L’auteur du manuscrit dont nous avons essayé d’éclaircir les leçons par nos commentaires, ne laissait pas lui-même de garder au fond du cœur quelque inquiétude sur les conséquences de ses préceptes. « Bien des personnes, dit-il, condamneront le combat près de terre ; elles craindront que le troupeau effrayé ne se sauve à la nage. Je ne crois pas que nous ayons à redouter de semblables faiblesses si le stratège observe exactement ce que nous lui avons prescrit, » en d’autres termes, si le stratège n’oublie pas de haranguer ses troupes. Hélas ! les beaux discours n’ont guère d’effet quand la panique s’en mêle et que le salut est à portée. L’empereur Léon doit en avoir fait, dans le cours de son règne, la douloureuse expérience, car les Institutions militaires, ouvrages dont la rédaction savante valut à son auteur le beau nom de philosophe, recommandent au stratège « de bien connaître le degré de courage, — l’empereur Napoléon disait le tirant d’eau, — de chacun de ses soldats. » Il placera sur le pont les braves qui doivent en venir aux mains avec l’ennemi ; il gardera en réserve sous la couverte les hommes dont la valeur lui sera suspecte.

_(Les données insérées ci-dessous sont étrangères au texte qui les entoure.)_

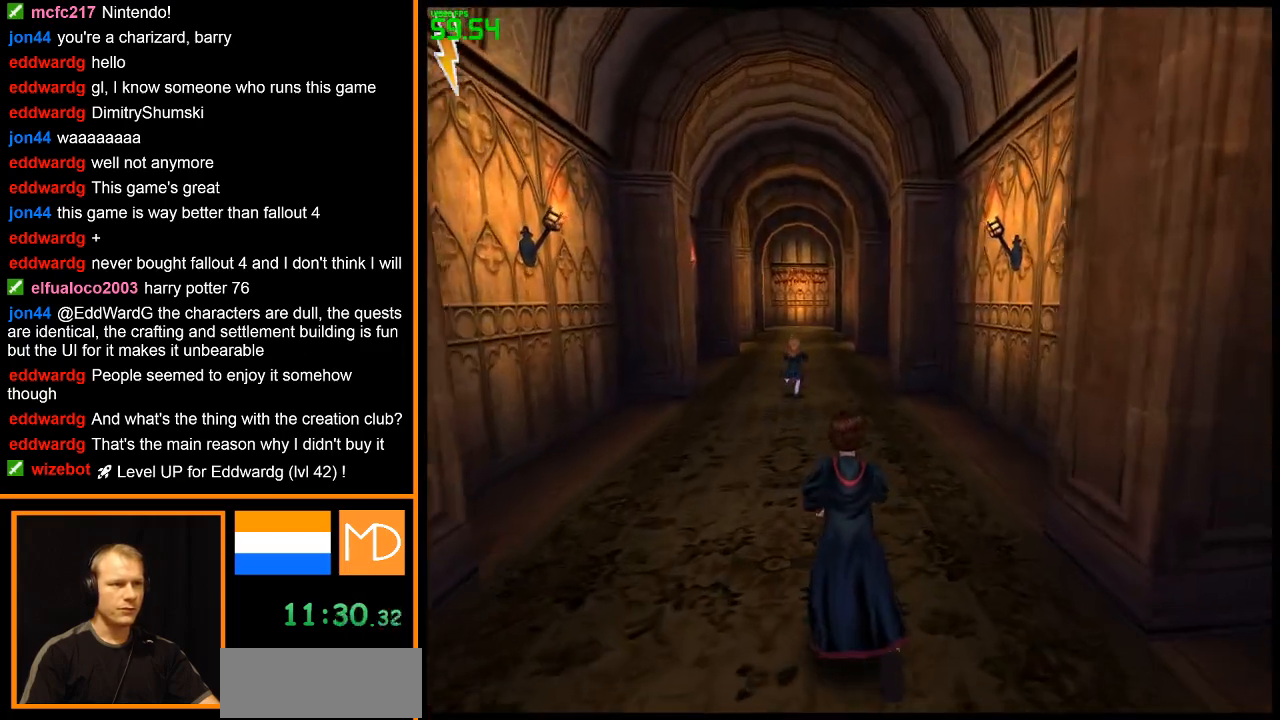
{"keys": ["w"], "mouse": ["right"], "events": []}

Se proposer de vaincre « par stratagème ou par surprise, ne livrer de batailles rangées que dans les cas de nécessité extrême, » tel est, au IXe comme au Ve siècle, le fond de la tactique byzantine. Les aigles romaines ont suivi Constantin à Byzance ; la valeur romaine est morte, avec Promis, sur les bords du Danube. La gloire du nom romain n’en doit cependant pas trop souffrir : quel est le peuple dont la virilité ait jamais eu la vie aussi longue ?


E. JURIEN DE LA GRAVIÈRE.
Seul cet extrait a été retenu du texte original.